The Big Waffle
It's hard to explain just how a lifelong Cub fan feels about the Sox thrilling championship run: emphathetic and excited, yes, but also divided and ultimtely, unable to fully partake in the joy. Amid all the calls for citywide baseball unification, you want to jump aboard the Ozzie Express, but there are a few things holding you back. For this Cub fan, the Sox can only be savored from a chilly, envious distance.
Growing up in downstate Illinois, home of the Class A Quincy Cubs, and following the team my whole life, my dream remains singular: A World Series at Wrigley Field. As the Sox and their fans' dream unfolds this week a big part of me is wishing it was happening here, in Wrigleyville. "Why not us?'' became a rallying cry a few years ago when Dusty Baker took over the Cub reins. Now it is more like, "Why can't it be us?'' My ties and loyalty to the team date forward from 1969 -- 1970 to be exact -- but have been tested as never before in the past few months.
Indeed, the way the Sox have played this year -- aggressive, opportunistic, everyone contributing to a total team effort -- has only underscored the multitude of flaws in the Cubs' approach and performance in recent years. While the Cubs were supposed to be the ones anchored by superb starting pitching, it is now the White Sox' rotation that is rightfully being acclaimed for its dominance and durability. The way the White Sox have done it makes the Cubs look even worse than they have in the front office and on the field in '05, which was pretty woeful.
Everything the Sox and their fiery manager do this season seems to be imbued with a magical touch that makes it all turn out right in the end. The Cubs have had this kind of good thing going a few times in my life -- 1984, 2003 come to mind -- but then something terrible happens. If the Sox can bring it home, they will become legends of the fall and of this title hungry city, whose combined World Series drought extends 176 pathetic years. Of course, those same fans could also become even more insufferable if they flaunt their success in our faces and constantly remind us of our failures to deliver the ultimate prize, but we can deal with that when it comes.
What Cub fans are really hoping, though, is that the Sox' success will light a fire under the Wrigley brass to do what it takes to right the ship and put together another winning team. Maybe they aren't that far away, but the "ifs'' about their pitching, bullpen, middle infield and outfield seem far too numerous now to be resolved in a single season. And as the National League Championship Series demonstrated, the Cubs' division is much deeper than the Sox, making the postseason far dicier.
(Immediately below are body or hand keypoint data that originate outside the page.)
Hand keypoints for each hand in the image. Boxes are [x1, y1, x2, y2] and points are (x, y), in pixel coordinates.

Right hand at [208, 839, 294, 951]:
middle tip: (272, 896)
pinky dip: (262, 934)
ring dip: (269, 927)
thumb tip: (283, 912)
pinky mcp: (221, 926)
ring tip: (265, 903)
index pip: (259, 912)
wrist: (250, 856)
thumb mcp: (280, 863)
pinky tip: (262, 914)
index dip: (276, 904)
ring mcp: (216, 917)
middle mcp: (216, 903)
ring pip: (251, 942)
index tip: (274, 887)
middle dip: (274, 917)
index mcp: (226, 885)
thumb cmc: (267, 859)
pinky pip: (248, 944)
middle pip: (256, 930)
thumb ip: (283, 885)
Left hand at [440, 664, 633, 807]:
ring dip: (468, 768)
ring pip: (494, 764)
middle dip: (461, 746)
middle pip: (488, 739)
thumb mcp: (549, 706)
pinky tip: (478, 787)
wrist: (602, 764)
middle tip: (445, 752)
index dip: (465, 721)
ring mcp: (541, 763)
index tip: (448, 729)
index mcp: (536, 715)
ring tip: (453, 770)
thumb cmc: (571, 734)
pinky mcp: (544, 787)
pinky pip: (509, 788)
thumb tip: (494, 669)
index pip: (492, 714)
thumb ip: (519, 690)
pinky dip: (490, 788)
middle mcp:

When the Cubs got within five outs of the World Series in '03, I felt it was only a matter of time before they reached the Promised Land. I signed up for season tickets (partial plan) and moved to Chicago to be here for the crowning moments. I was there for the letdowns of Games 6 and 7 in the '03 NLCS, and as painful as those losses were, that season was to be the springboard for more, better things, to come. Surely, we were on our way to sustained excellence, modeled after the Braves with their pitching carrying them to repeated division titles and playoff appearances if not championships. The disappointment of not coming close in '05 during a baffling season has revived cynicism over their cursed fate. As an old colleague put it to me recently, "If you accept the fact that the Cubs are never going to win the World Series in your lifetime, it makes life a lot easier.'' I have not yet reached that point of complete resignation, but it's a reasonable approach. For a variety of reasons, I'm thinking about cutting back on the number of Cub games I go to next year, giving up my regular tickets. But I won't and can't become a Sox fan, even a Bi-Sox-ual to borrow the trendy new term for cross-over, bandwagon types.
So much of me wants to jump to the Sox side, to go down to the neighborhood where it is all happening and soak up the atmosphere. But I can't and won't (people without tickets are advised to stay away anyway.) I'm a North Sider who lives within five blocks of Wrigley Field; I'll soak it up from here. After a lifetime of procuring souvenir items from sporting events, I can't even bring myself to buy a hat or T-shirt emblazoned with "American League Champions," or dare we say it, "World Series.'' I feel I haven't "earned it.'' To totally jump the moon over this team or any other would be disloyal and dishonest. The Sox have always been my favorite American League team, from the heydey of Wilbur Wood and Harry Caray in the 70s, but it's a distant second, and that's how it remains. I'm a National League fan and a Cub fan, and it's there's no way of replacing that Cubbie blue that runs through my veins.
Yes, I will be rooting for the Sox in the World Series, but it will be with mixed emotions. I spoke to another die-hard Cub fan and friend who shares my sentiments. I asked her if she was not rooting for the Sox to go all the way and she waffled, too. "Do you really want them to do it before we do?'' asked Beth, a fellow season ticket holder at Wrigley. I didn't have a ready answer. Not really, and oh how I wish it were the Cubs instead; how pumped up would we be right now? But since they're there and we aren't, it's go go Sox. As much as I want to be, I'm afraid my heart just won't let me be there with them 100 percent along the way.